Hitler had stated before that Stalingrad would never be given back, and because of personal pride and political value, he ordered von Paulus to stay put and wait until the Soviet advance could be halted and countered. The soldiers surrounding the pocket were also tied down and couldn't help the actual Soviet counterattack. Von Paulus suggested a quick breakthrough from the pocket and leaving the city, but instead Hermann Göring promised that the needed amount of supplies could be transported through air*. When the convoy finally took off, the Red Army had already set up its AAA batteries, and the amount that could be transported daily was nowhere near sufficient. And when the planes did get through, the cargo holds had everything but food, fuel and ammunition, like grounded pepper and condoms.

An operation called Winter Storm was undertaken by the Germans to break through to the Caucasus pocket in the south in December, but the offensive was repulsed. In January the Soviets started Operation Neptune, and the frontier advanced even further away from Stalingrad. The hapless forces stuck in the city were not informed - they were still faithfully waiting for their rescue to arrive.

As January progressed, the noose around Stalingrad was tightened. The German forces retreated to the city, losing control of important airfields. The fighting wasn't quite as fierce as months ago now, though - the Axis soldiers were starved, cold and far away from home. Scores of them were taken prisoner and sent to labour camps, but only a scant few of them saw home ever again.

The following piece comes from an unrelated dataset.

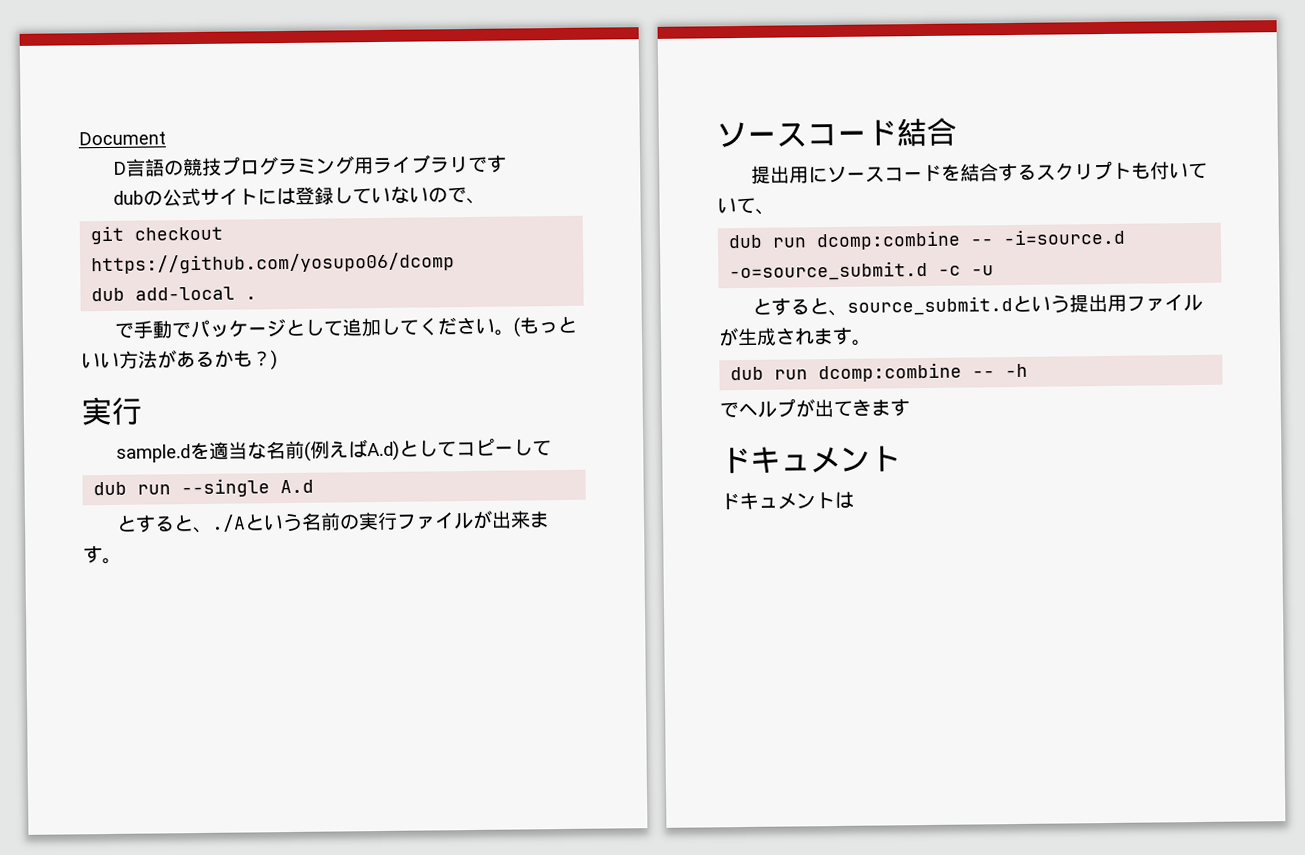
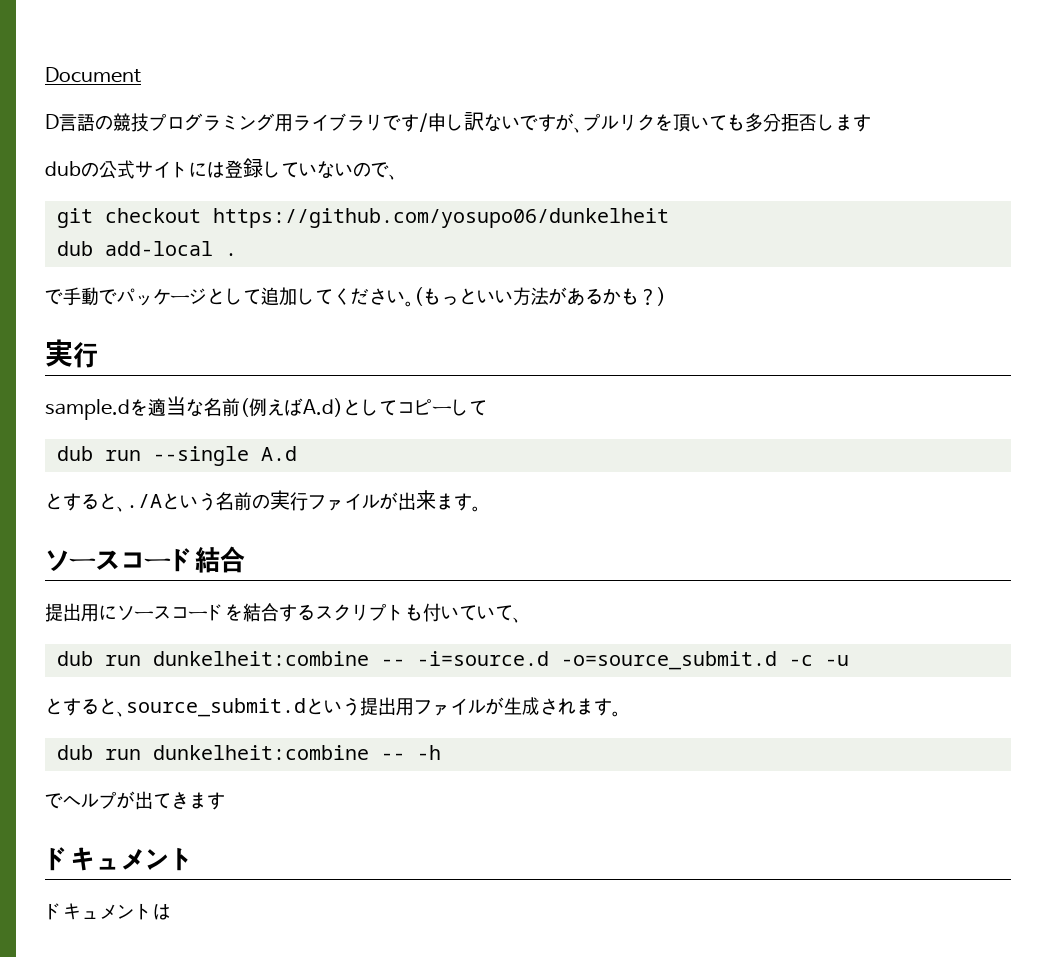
(508, 163) none -> [419,112,871,133] /申し訳ないですが、プルリクを頂いても多分拒否します
[91,252,456,275] https://github.com/yosupo06/dcomp -> [213,208,669,228] https://github.com/yosupo06/dunkelheit
[816,230,962,251] dcomp:combine -> [153,651,369,666] dunkelheit:combine
[818,362,963,383] dcomp:combine -> [153,745,369,760] dunkelheit:combine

On January 30th 1942 the Führer promoted von Paulus to the rank of Field Marshal, reasoning that no German or Prussian of that rank had been taken alive before. Von Paulus had no aspirations of martyrdom, and instead became the first to break the tradition. The Soviet officers were startled to see such a high-ranking German officer alive as he surrendered to them on February 2nd. The von Paulus they met was a disheveled, broken man, and the glorious Sixth Army they had imprisoned and destroyed was but a shadow of the force that had so succeeded in France.

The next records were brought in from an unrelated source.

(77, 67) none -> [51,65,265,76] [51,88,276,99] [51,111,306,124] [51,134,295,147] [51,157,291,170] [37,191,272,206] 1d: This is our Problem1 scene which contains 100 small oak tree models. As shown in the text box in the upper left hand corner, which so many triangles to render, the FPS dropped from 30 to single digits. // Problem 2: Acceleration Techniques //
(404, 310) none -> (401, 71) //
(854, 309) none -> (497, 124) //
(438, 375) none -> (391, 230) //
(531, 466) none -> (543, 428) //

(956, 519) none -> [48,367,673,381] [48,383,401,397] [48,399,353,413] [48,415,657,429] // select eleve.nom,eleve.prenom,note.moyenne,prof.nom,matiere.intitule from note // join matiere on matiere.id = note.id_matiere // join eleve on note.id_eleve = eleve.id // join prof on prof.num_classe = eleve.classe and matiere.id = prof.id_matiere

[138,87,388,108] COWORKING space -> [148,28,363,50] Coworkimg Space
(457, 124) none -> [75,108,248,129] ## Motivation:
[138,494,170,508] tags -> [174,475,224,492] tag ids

After 200 days, after over 600 000 casualties on the Axis side and over a million casualties on the Soviet side**, the battle was over. Stalingrad's status as the crown jewel of the Soviet Union was reinforced, the city rebuilt, and since the 1960's it's been known as Volgograd. While a symbol of the Russian resistance, the battle was World War 2 in a miniature scale: it was total war, where no civilian or structure was safe, and it was ideological war, where the celebrated leaders of two juggernauts duked it out on a grand scale.

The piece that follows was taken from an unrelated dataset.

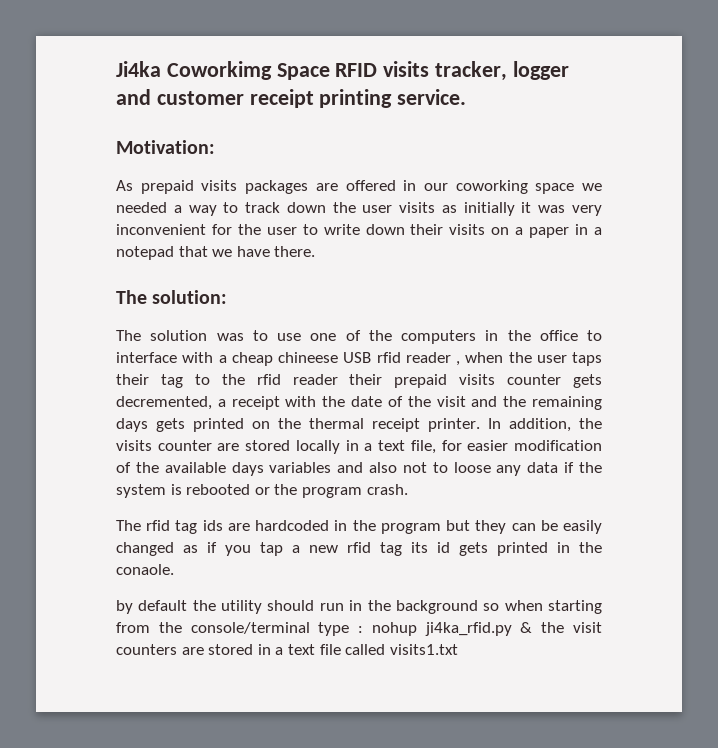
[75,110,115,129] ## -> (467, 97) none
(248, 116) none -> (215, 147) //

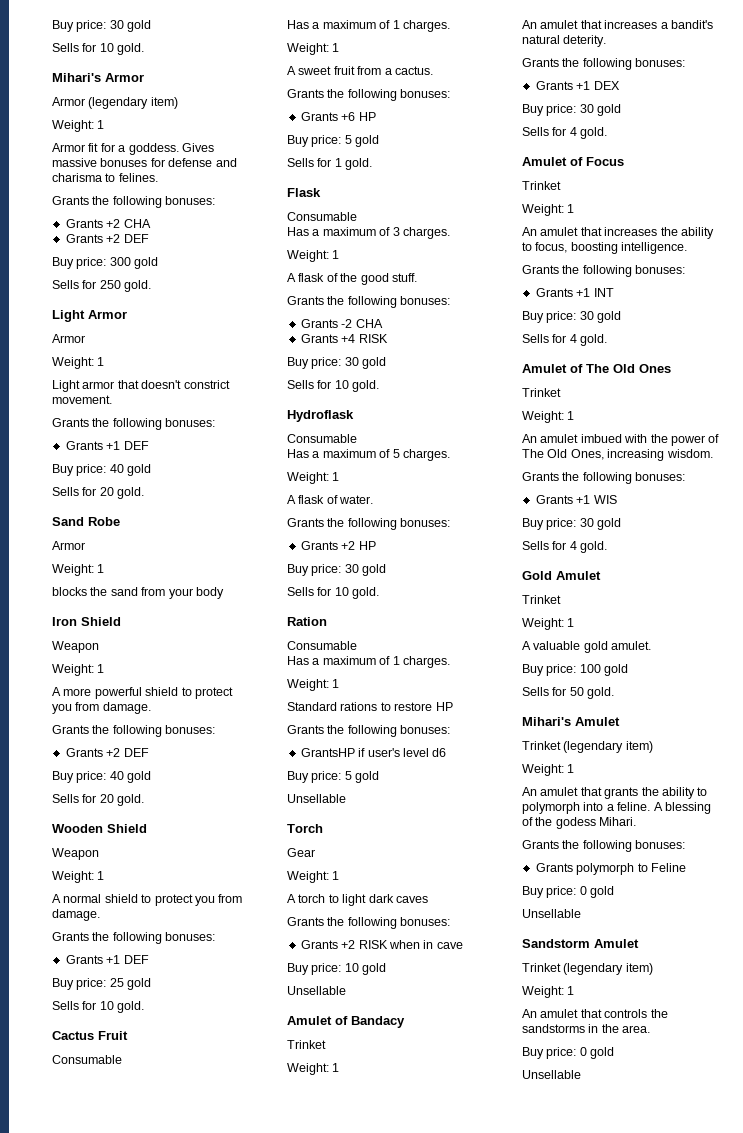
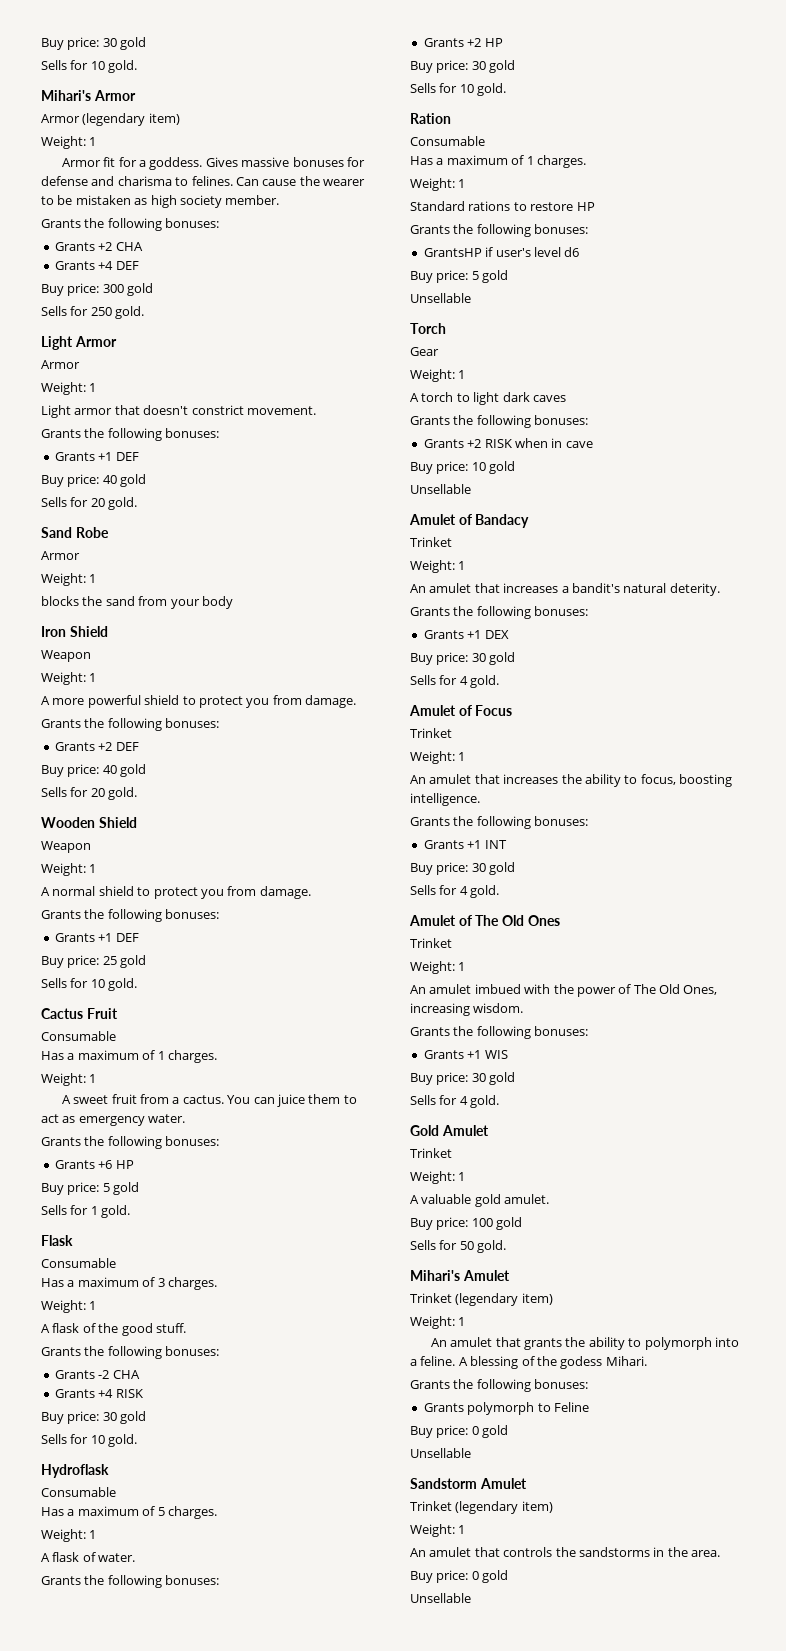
(158, 177) none -> [235,176,365,186] [41,195,280,208] Can cause the wearer to be mistaken as high society member.
[106,234,121,243] +2 -> [98,261,114,270] +4
(433, 70) none -> [227,1094,357,1107] [41,1114,186,1126] You can juice them to act as emergency water.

After the battle, Hermann Göring, in a radio speech on the 10th birthday of the National Socialist regime, compared the disaster to the battle of Thermopylae, painting a picture of German soldiers keeping the enemy at bay bravely to the last man, helping the war effort as a whole. The contrary can be argued - if pulled back to the main front, rearmed, and resupplied, the hundreds of thousands of men might have been able to force a stalemate on the eastern front. The German advantage was, after all, quality, not quantity, while the Soviet advantage was the opposite.



Sources:
"Stalingradin taistelu", a documentary aired Nov 7th 2002 on YLE Radio Aurora. http://www.klak.com/opi/aurora/jutut/stalingrad.php
The documentary film series The World at War, episode 10, "Stalingrad June 1942 - February 1943"
http://en.wikipedia.org/wiki/Battle_of_Stalingrad
http://www.militaryhistoryonline.com/wwii/stalingrad/default.aspx
http://campus.northpark.edu/history/WebChron/EastEurope/Stalingrad.html
* Different sources disagree on whether or not Göring knew the transport capability was (in)sufficient and whether or not it was Hitler's or Göring's idea to use an air bridge.
** Different sources also disagree on the numbers, but the scale is close to what's presented here.